PG on trolls - zlacker

>>sharps+(OP)
I wonder if trolls can be categorized automatically. Caveats and all, trolls are characterized by their participation in negative-karma two-person conversations and down-voting of their comments by a diverse and changing set of users. A simple learning algorithm should zap the predictable ones. Trolls are nourished by attention and early detection and removal should nip that behavior in the bud.

>>Chaita+72
I've thought a lot about that. I wouldn't be surprised if current spam filters would work unchanged. There are not enough trolls on News.YC to make it worth investing time in such countermeasures, but it would be an interesting experiment to see if you could use statistical filtering techniques to detect trolls in some large public corpus like Digg or Reddit or Slashdot comment threads.

>>pg+a2
I don't think that would work; you would essentially require a filter that could actually understand the subject matter, in order to determine whether the purpose of the stated opinion was to bait people's responses. For example:

"I've thought a lot about that. I would be surprised if current spam filters could work unchanged. There are not enough trolls on News.YC to make it worth investing time in trying to write it in Lisp, but it would be an interesting experiment to see if you could use C++ programming techniques to detect trolls in some large public corpus like Digg or Reddit or Slashdot's comment threads."

>>thauma+f6
Not necessarily.

Spam filters routinely filter out emails based on a common set of words that are used without understanding the subject matter.
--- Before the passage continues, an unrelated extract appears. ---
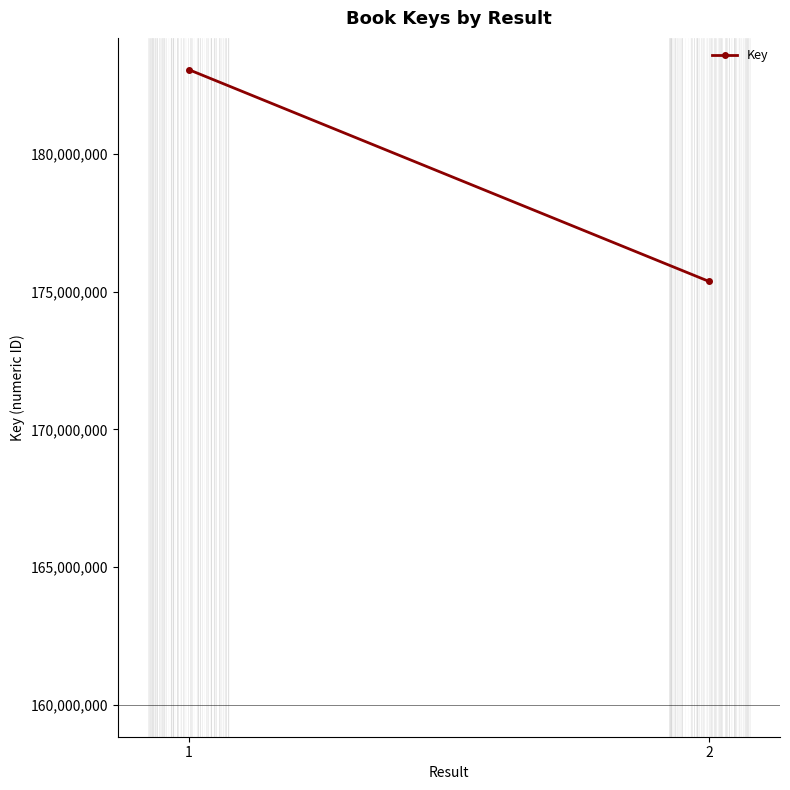

Reading left to right, extract all data points from this chart.

1=183051520	2=175366551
For example, if an email contains the words viagara and store, the probability of that email being spam go up tremendously. Paul's "A plan for Spam" essay explains a lot more. And, from what I understand, Bayesian filtering is at the root of most spam blockers out there.

I'd be willing to wager that Bayesian filtering would be pretty powerful in filtering out trolls on social sites, as well. For example, if a post contains the words "asshole" and "fucktard" the probability of that post coming from a troll goes up exponentially.

If you trained a Bayesian filter, or spam algorithm well enough, it should be able to flag trollish posts fairly easily.